Every machine learning algorithm has their own benefits and a reason for implementation. Decision tree algorithm is one such widely used algorithm. A decision tree is an upside down tree that makes decisions based on the conditions present in the data. Let us illustrate this to make it easy. Let us take a titanic dataset and assume that we are taking a decision tree for building our final model. So internally, the algorithm will make a decision tree which will be something like this given below.
In the above representation of a tree, the conditions such as the age, diet plan and the exercise routine goes on splitting into branches until they come to a decision whether a person is fit or not.

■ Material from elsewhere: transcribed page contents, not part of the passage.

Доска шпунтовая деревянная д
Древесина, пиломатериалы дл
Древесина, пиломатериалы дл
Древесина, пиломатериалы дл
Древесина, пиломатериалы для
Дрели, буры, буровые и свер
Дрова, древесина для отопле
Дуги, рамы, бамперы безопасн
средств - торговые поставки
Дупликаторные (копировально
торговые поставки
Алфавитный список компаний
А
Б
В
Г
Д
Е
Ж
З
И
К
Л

The conditions are known as the internal nodes and they split to come to a decision which is known as leaf.
Decision trees are of two types.
a) Classification and
b) Regression
Classification trees are applied on those data when the outcome is discrete in nature or is categorical such as presence or absence of students in a class, a person died or survived, approval of loan etc. but regression trees are used when the outcome of the data is continuous in nature such as prices, age of a person, length of stay in a hotel, etc.
Assumptions
Despite such simplicity of a decision tree, it holds certain assumptions which are
a) Discretization of continuous variables is required
b) The data taken for training should be wholly considered as root
c) Distribution of records is done in a recursive manner on the basis of attribute values.